The size of the L2 cache 2×8 MB each part being targeted by one of the
processor cores. The L2 cache lines have been shortened from 512 B to 128 B in
the UltraSPARC IV to reduce data contention.
15b.
Figure 15b: Chip layout of the UltraSPARC IV processor.
As is evident from Figure 15b
the Memory Control Unit (MCU) is on chip as well as the L2
cache controller (in the MCU) and the L2 cache tags. This shortens the latency
of accesses from both memory levels. In addition, both controllers communicate
with the System Interface Unit (SIU), also on-chip to keep in touch with the
snoop pipe controller in the SIU. The processor has been built with
multi-processing in mind and the snoop controller keeps track of data requests
in the whole system to ensure coherency of the caches when required.
The UltraSPARC IV is around since February 2004. Sun refers to having the two
processor cores on a chip and running one execution thread on each of them as
Chip Multithreading (CMT). This is not quite what one would normally would
understand as multi-threading because one would then expect more execution
threads per processor core. So, the CMT terminology is somewhat confusing and
one would hope that Sun will drop it in favour of the common use of the term.
At the moment it is not entirely clear what lays ahead with respect to the SPARC
family. On one hand the cooperation with Fujitsu-Siemens has intensified and Sun
will market their systems with the SPARC64 implementation of Fujitsu-Siemens.
The SPARC64 line is the "classic" in the sense that it is a standard RISC
design be it that the end of 2004 dual core versions will reach the market. On
the other hand Sun has shelved its own plans to produce UltraSPARC V and VI
processor by April 2004 in favour of processor designs with many (≥ 8)

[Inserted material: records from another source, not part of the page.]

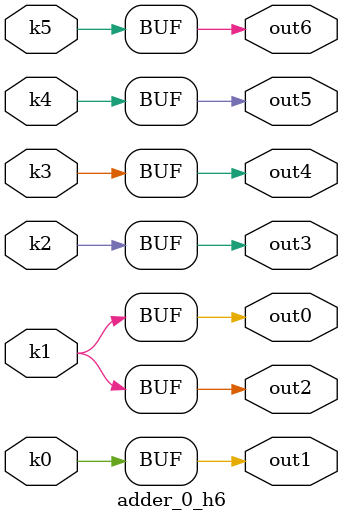
<source format=v>
module adder_0(pi00, pi01, pi02, pi03, pi04, pi05, pi06, pi07, pi08, pi09, pi10, po0, po1, po2, po3, po4, po5, po6);
input pi00, pi01, pi02, pi03, pi04, pi05, pi06, pi07, pi08, pi09, pi10;
output po0, po1, po2, po3, po4, po5, po6;
wire k0, k1, k2, k3, k4, k5;
adder_0_w6 DUT1 (pi00, pi01, pi02, pi03, pi04, pi05, pi06, pi07, pi08, pi09, pi10, k0, k1, k2, k3, k4, k5);
adder_0_h6 DUT2 (k0, k1, k2, k3, k4, k5, po0, po1, po2, po3, po4, po5, po6);
endmodule

module adder_0_w6(in10, in9, in8, in7, in6, in5, in4, in3, in2, in1, in0, k5, k4, k3, k2, k1, k0);
input in10, in9, in8, in7, in6, in5, in4, in3, in2, in1, in0;
output k5, k4, k3, k2, k1, k0;
assign k0 =   ((~in6 | ~in2) & (((~in7 | ~in3) & (((~in9 | ~in5) & ((~in1 & ((~in10 & (~in4 | ~in8)) | (in0 & ~in8))) | (in0 & ~in4))) | (~in4 & (~in8 | (~in9 & ~in5))) | (~in9 & ~in5 & ~in8))) | (~in7 & ~in3))) | (~in6 & ~in2);
assign k1 =   ((in6 ^ in2) & (((in7 | in3) & (((in9 | in5) & ((~in0 & ((in10 & (in4 | in8)) | (in1 & in8))) | (in1 & in4))) | (in4 & (in8 | (in9 & in5))) | (in9 & in5 & in8))) | (in7 & in3))) | ((~in6 ^ in2) & ((~in7 & ~in3) | ((~in7 | ~in3) & (((~in9 | ~in5) & ((~in1 & ((~in10 & (~in4 | ~in8)) | (in0 & ~in8))) | (in0 & ~in4))) | (~in4 & (~in8 | (~in9 & ~in5))) | (~in9 & ~in5 & ~in8)))));
assign k2 =   ((in7 ^ in3) & (((in9 | in5) & ((~in0 & ((in10 & (in4 | in8)) | (in1 & in8))) | (in1 & in4))) | (in4 & (in8 | (in9 & in5))) | (in9 & in5 & in8))) | ((~in7 ^ in3) & (((~in9 | ~in5) & ((~in1 & ((~in10 & (~in4 | ~in8)) | (in0 & ~in8))) | (in0 & ~in4))) | (~in4 & (~in8 | (~in9 & ~in5))) | (~in9 & ~in5 & ~in8)));
assign k3 =   ((in4 ^ in8) & ((in10 & ~in0 & (in9 | in5)) | (in9 & in5))) | (in1 & (in9 | in5) & ((in4 & ~in8) | (~in0 & ~in4 & in8))) | ((~in4 ^ in8) & ((~in9 & ~in5) | (~in10 & ~in1 & (~in9 | ~in5)))) | (in0 & (~in9 | ~in5) & ((~in4 & ~in8) | (~in1 & in4 & in8)));
assign k4 =   (~in0 & (in9 ^ in5) & (in10 | in1)) | (~in1 & (~in9 ^ in5) & (~in10 | in0));
assign k5 =   (~in10 & (in1 | in0)) | (~in1 & ~in0 & in10);
endmodule

module adder_0_h6(k5, k4, k3, k2, k1, k0, out6, out5, out4, out3, out2, out1, out0);
input k5, k4, k3, k2, k1, k0;
output out6, out5, out4, out3, out2, out1, out0;
assign out0 = k1;
assign out1 = k0;
assign out2 = k1;
assign out3 = k2;
assign out4 = k3;
assign out5 = k4;
assign out6 = k5;
endmodule

</source>
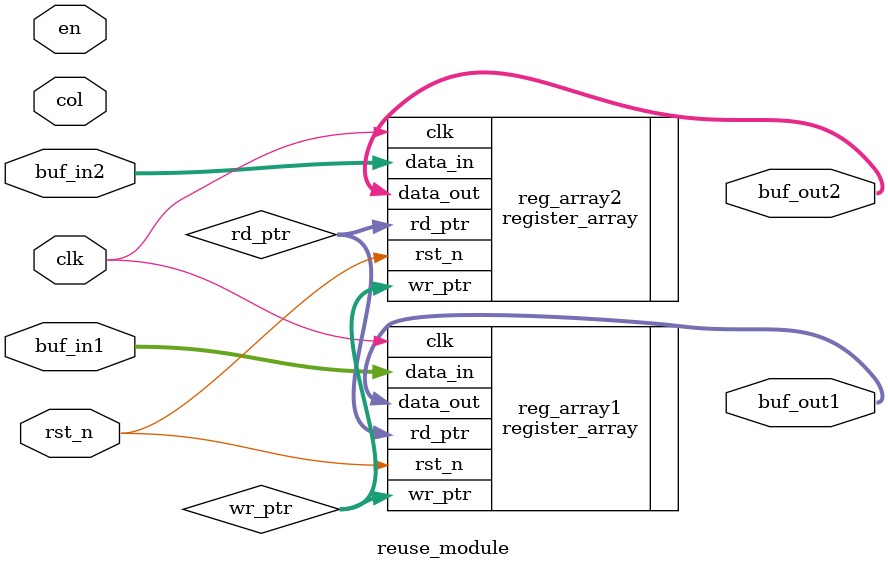
<source format=v>
`include "para.v"

module reuse_module(
	input			clk,
	input			rst_n,
	input			en,
	input	[8:0]	col,
	input	[7:0]	buf_in1,
	input 	[7:0]	buf_in2,
	output	[7:0]	buf_out1,
	output	[7:0]	buf_out2
);

wire	[9:0]	col_reuse;
reg		[8:0]	rd_ptr;
reg		[8:0]	rd_ptr_reg;
reg		[8:0]	wr_ptr;
reg		[8:0]	wr_ptr_reg;
reg		[2:0]	curr_state;
reg		[2:0]	next_state;

reg		[7:0]	row_cnt;
reg		[7:0]	col_cnt;

assign col_reuse = col - 3;

register_array reg_array1(
	.clk(clk),
	.rst_n(rst_n),
	.rd_ptr(rd_ptr),
	.wr_ptr(wr_ptr),
	.data_in(buf_in1),
	.data_out(buf_out1)
);

register_array reg_array2(
	.clk(clk),
	.rst_n(rst_n),
	.rd_ptr(rd_ptr),
	.wr_ptr(wr_ptr),
	.data_in(buf_in2),
	.data_out(buf_out2)
);

always@(posedge clk or negedge rst_n) begin
	if(!rst_n) begin
		col_cnt <= #1 ~0;
	end
	else if(en) begin
		if(col_cnt == col - 2 - 1) begin
			col_cnt <= #1 0;
		end
		else begin
			col_cnt <= #1 col_cnt + 1;
		end
	end
	else begin
		col_cnt <= #1 ~0;
	end
end

always@(posedge clk or negedge rst_n) begin
	if(!rst_n) begin
		row_cnt <= #1 0;
	end
	else if(en) begin
		if(col_cnt == col - 2 - 1) begin
			row_cnt <= #1 row_cnt + 1;
		end
		else begin
			row_cnt <= #1 row_cnt;
		end
	end
	else begin
		row_cnt <= #1 0;
	end
end

// // ============================================
// // State Register Control
// // ============================================
// always@(posedge clk or negedge rst_n) begin
// 	if(!rst_n) begin
// 		curr_state <= #1 0;
// 	end
// 	else if(en) begin
// 		curr_state <= #1 next_state;
// 	end
// 	else begin
// 		curr_state <= #1 0;
// 	end
// end

// // ============================================
// // Next State logic
// // ============================================
// always@(*) begin
// 	next_state = 0;
// 	if(en) begin
// 		case(curr_state)
// 			3'd0: begin // IDLE
// 				next_state = 1;
// 			end
// 			3'd1: begin // RIGHT
// 				if(wr_ptr == col_reuse) begin
// 					next_state = 2;
// 				end
// 				else begin
// 					next_state = 1;
// 				end
// 			end
// 			3'd2: begin // PAUSE
// 				if(row_cnt == col) begin
// 					next_state = 5;
// 				end
// 				else begin
// 					next_state = 3;
// 				end
// 			end
// 			3'd3: begin // UP
// 				if(wr_ptr == col_reuse + 1) begin
// 					next_state = 4;
// 				end
// 				else begin
// 					next_state = 1;
// 				end
// 			end
// 			3'd4: begin // LEFT
// 				if(wr_ptr == 1) begin
// 					next_state = 2;
// 				end
// 				else begin
// 					next_state = 4;
// 				end
// 			end
// 			3'd5: begin // FINISH
// 			end
// 			default: begin
// 				next_state = 0;
// 			end
// 		endcase
// 	end
// 	else begin
// 		next_state = 0;
// 	end
// end


// always@(posedge clk or negedge rst_n) begin
// 	if(!rst_n) begin
// 		col_cnt <= #1 0;
// 	end
// 	else if(en) begin
// 		if(col_cnt == col_reuse + 2) begin
// 			col_cnt <= #1 0;
// 		end
// 		else begin
// 			col_cnt <= #1 col_cnt + 1;
// 		end
// 	end
// 	else begin
// 		col_cnt <= #1 0;
// 	end
// end
// always@(posedge clk or negedge rst_n) begin
// 	if(!rst_n) begin
// 		row_cnt <= #1 0;
// 	end
// 	else if(en) begin
// 		if(col_cnt == col_reuse + 2) begin
// 			row_cnt <= #1 row_cnt + 1;
// 		end
// 		else begin
// 			row_cnt <= #1 row_cnt;
// 		end
// 	end
// 	else begin
// 		row_cnt <= #1 0;
// 	end
// end

// always@(posedge clk or negedge rst_n) begin
// 	if(!rst_n) begin
// 		wr_ptr_reg <= #1 0;
// 	end
// 	else begin
// 		wr_ptr_reg <= #1 wr_ptr;
// 	end
// end
// always@(*) begin
// 	wr_ptr = ~{9{1'b0}};
// 	if(en) begin
// 		case(curr_state)
// 			3'd0: begin
// 				wr_ptr = ~{9{1'b0}};
// 			end
// 			3'd1: begin
// 				wr_ptr = wr_ptr_reg + 1;
// 			end
// 			3'd2: begin
// 				if(row_cnt[0] == 0) begin
// 					wr_ptr = wr_ptr_reg + 1;
// 				end
// 				else begin
// 					wr_ptr = wr_ptr_reg - 1;
// 				end
// 			end
// 			3'd3: begin
// 				wr_ptr = wr_ptr_reg;
// 			end
// 			3'd4: begin
// 				wr_ptr = wr_ptr_reg - 1;
// 			end
// 			3'd5: begin
// 				wr_ptr = ~{9{1'b0}};
// 			end
// 			default: begin
// 				wr_ptr = ~{9{1'b0}};
// 			end 
// 		endcase
// 	end
// 	else begin
// 		wr_ptr = ~{9{1'b0}};
// 	end
// end

// always@(posedge clk or negedge rst_n) begin
// 	if(!rst_n) begin
// 		rd_ptr_reg <= #1 col_reuse;
// 	end
// 	else begin
// 		rd_ptr_reg <= #1 rd_ptr;
// 	end
// end
// always@(*) begin
// 	rd_ptr = col_reuse;
// 	if(en) begin
// 		case(curr_state)
// 			3'd0: begin
// 				rd_ptr = col_reuse;
// 			end
// 			3'd1: begin
// 				if(row_cnt == 0) begin
// 					if(col_cnt == 4) begin
// 						rd_ptr = rd_ptr_reg - 1;
// 					end
// 					else begin
// 						rd_ptr = rd_ptr_reg;
// 					end
// 				end
// 				else if(wr_ptr == col_reuse) begin
// 					rd_ptr = rd_ptr_reg;
// 				end
// 				else begin
// 					rd_ptr = rd_ptr_reg + 1;
// 				end
// 			end
// 			3'd2: begin
// 				if(wr_ptr == col_reuse + 1) begin
// 					rd_ptr = rd_ptr_reg - 1;
// 				end
// 				else begin
// 					rd_ptr = rd_ptr_reg + 1;
// 				end
// 			end
// 			3'd3: begin
// 				if(wr_ptr == col_reuse + 1) begin
// 					rd_ptr = rd_ptr_reg - 1;
// 				end
// 				else begin
// 					rd_ptr = rd_ptr_reg + 1;
// 				end
// 			end
// 			3'd4: begin
// 				if(wr_ptr == 1) begin
// 					rd_ptr = rd_ptr_reg;
// 				end
// 				else begin
// 					rd_ptr = rd_ptr_reg - 1;
// 				end
// 			end
// 			default: begin
// 				rd_ptr = rd_ptr_reg;
// 			end
// 		endcase
// 	end
// 	else begin
// 		rd_ptr = col_reuse + 1;
// 	end
// end

endmodule
</source>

processor cores, each capable of handling several execution threads. The first
of these processors, named Niagara, is in the testing phase. Is has 8 cores
where each core can execute 4 threads. It is probably ready for the market by
the end of 2005. Sun wants to pursue this kind of processing, dubbed
"throughput processing", also in next generations: the so-called Rock
processor will contain more cores and more threads per core. It is expected that
some kind of specialisation in the cores will be introduced because it would be
difficult to manage such massive execution thread bundles optimally.